Examples of the radical polymerizable monomer having a fluorine atom or a silicon atom include RS-75, RS-72-K, RS-76-E, RS-72-K manufactured by DIC Corporation, and OPTOOL manufactured by Daikin Industries, Ltd. DAC-HP (fluorine silane coupling agent), X-22-164, X-22-164AS, X-22-164A, X-22-164B, X-22-164C, X, manufactured by Shin-Etsu Chemical Co., Ltd. Examples thereof include -22-164E, EBECRYL350, EBECRYL1360, manufactured by Daicel Cytec Co., Ltd., TEGORad2700, manufactured by Degussa, and UV-3500B (manufactured by BYK).

In addition to the above-mentioned materials having fluorine atoms or silicon atoms, heptadecafluoro-1,1,2,2-tetrahydrodecyl) trichlorosilane, (fluoro) alkyl phosphonate, parylene fluoride, silicon acrylate copolymer, tetrafluoro Examples include copolymers of ethylene and 2,2-bis-trifluoromethyl-4,5-difluoro-1,3-dioxole, polymers having pendant perfluoroalkoxy groups, and fluorinated ethylene-propylene copolymers.

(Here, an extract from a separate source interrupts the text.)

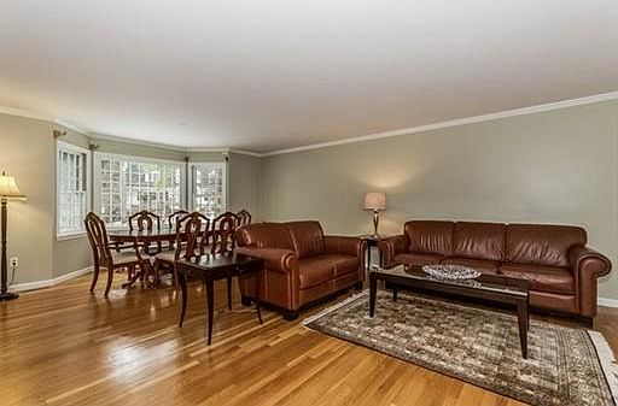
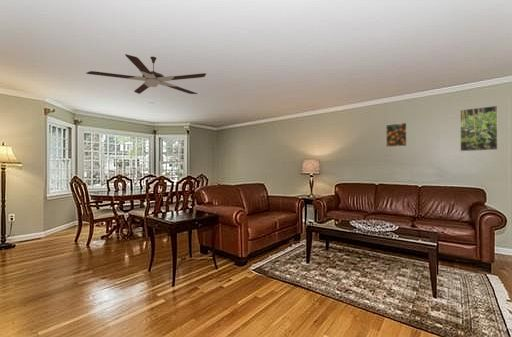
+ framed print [459,105,499,152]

The content of the release component is preferably 0.01 to 10% by mass, more preferably 0.05 to 5% by mass, based on the total solid content (excluding the solvent) of the temporary bonding composition. 1 to 1% by mass is particularly preferred.

<< Surfactant >>
The temporary bonding composition preferably further contains a surfactant. As the surfactant, those described in the section of the adhesion region are preferably used, and the preferable range is also the same.
The content of the surfactant is preferably 0.001 to 1% by mass, more preferably 0.01 to 0.5% by mass, based on the total solid content (excluding the solvent) of the temporary bonding composition. 0.05 to 0.1% by mass is particularly preferable.
Only one type of surfactant may be used, or two or more types may be used. When two or more surfactants are used, the total is preferably in the above range.

<< Antioxidant >>
The temporary bonding composition preferably further contains an antioxidant. As the antioxidant, those described in the section of the adhesion region are preferably used, and the preferred range is also the same.
The content of the antioxidant is preferably from 0.001 to 10% by mass, more preferably from 0.01 to 5% by mass, based on the total solid content (excluding the solvent) of the temporary bonding composition. 1 to 1% by mass is particularly preferred.
One type of antioxidant may be sufficient and two or more types may be sufficient. When there are two or more kinds of antioxidants, the total is preferably within the above range.

<< Plasticizer >>
The temporary bonding composition preferably contains a plasticizer in order to enhance the deformability at high temperature and improve the adhesion flatness.
As the plasticizer, phthalic acid esters, fatty acid esters, aromatic polycarboxylic acid esters, polyesters, and the like can be used.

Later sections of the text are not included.